Marie-Laure’s housekeeper forms a resistance effort and her uncle agrees to transmit information using his radio in the attic. Thus the connection between Marie-Laure and Werner is made—-Werner discovers the transmissions and recognizes The Professor from his youth. Von Rumpel’s story focuses on his attempt to find the Sea of Fire diamond. The three stories eventually collide as St Malo is bombed in Aug 1944.
The author chooses a short to very-short chapter approach to keep us turning the pages to learn what happens next to the primary characters. The short chapter approach is generally effective. By usually revolving amongst the main characters and delivering short bursts of information, the author creates and seeks to maintain our engagement to see the story through. The lush language sometimes got in the way for this reader who sometimes found the book dragging on a bit. The author also chooses a flash-forward, flash-back format to tell the story. This choice is tolerable but not necessarily needed except that the form is perhaps expected in a novel written today.
The characters are variably engaging for this reader. Werner’s story, aside from the precociousness of his sisters’ warning, is very compelling. Werner’s expected fate is working in the mines which he truly wants to avoid; the special school seems his only route to education and stimulation of his engineering brain. While he does learn and is put to work using his special talents, he, along with all of the other boys, suffers from a brutalization of the soul and the horrors of the German Reich as part (focus?) of their education. The character feels very real, genuinely engages, and for whom this reader feels much compassion. The general demise of health and heart Werner experiences as he does his job to track down transmissions of the Resistance is well drawn and very believable as is his basically criminal reaction to the transmission he discovers in St Malo (which he doesn’t report). We see his mind and body broken and cheer his small resistance and hope he can survive.
Von Rumpel is on a relentless mission to find the diamond for the glory of the Reich and which he hopes will somehow safe him from the cancer that is eating his body. The device of the exotic diamond seemed a bit strained—was it really needed? I would have been more engaged with Marie-Laure’s father carrying a valuable document to further then Resistance and Von Rumpel seeking to find that document. Perhaps this device is to show that wars include those driven more by greed than policy.

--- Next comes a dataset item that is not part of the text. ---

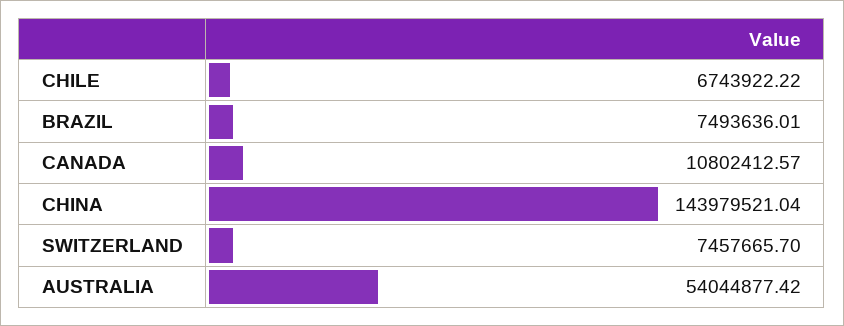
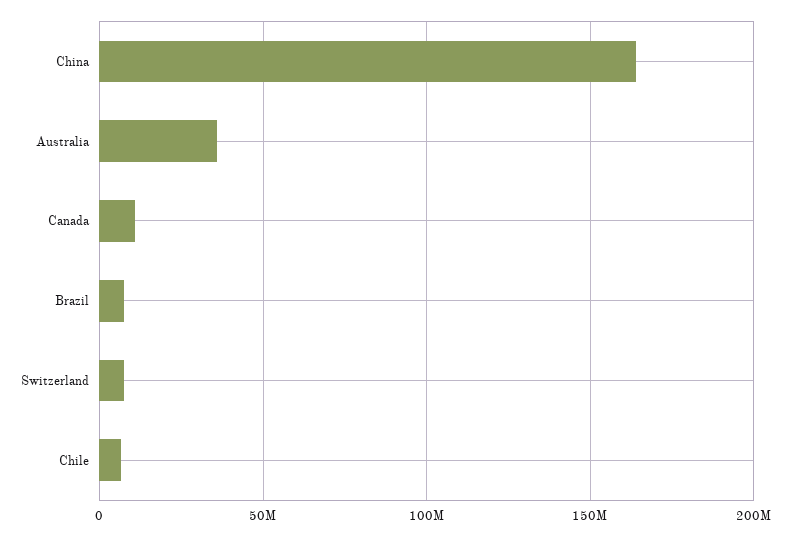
CHINA: 143979521.04 -> 165000000
AUSTRALIA: 54044877.42 -> 35000000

This reader found the character of Marie-Laure to be the flattest. She is blind but is beloved and cared for and seems to be in a bubble separate from the rest of reality. The reason the author chose to make the character blind is not clear to me. A non-blind 16-year old girl would have also been in distress at the climax and the interactions between her and Werner likely similar. While there would be no need for the miniature neighborhood to teach her bearings, the relationship with the father could have been as strong and a puzzle hiding place for the diamond still a possibility.
I understand the appeal of this book. Despite my criticisms I agree it is a good book that highlights the kind of destruction that war can bring to property, body, and soul.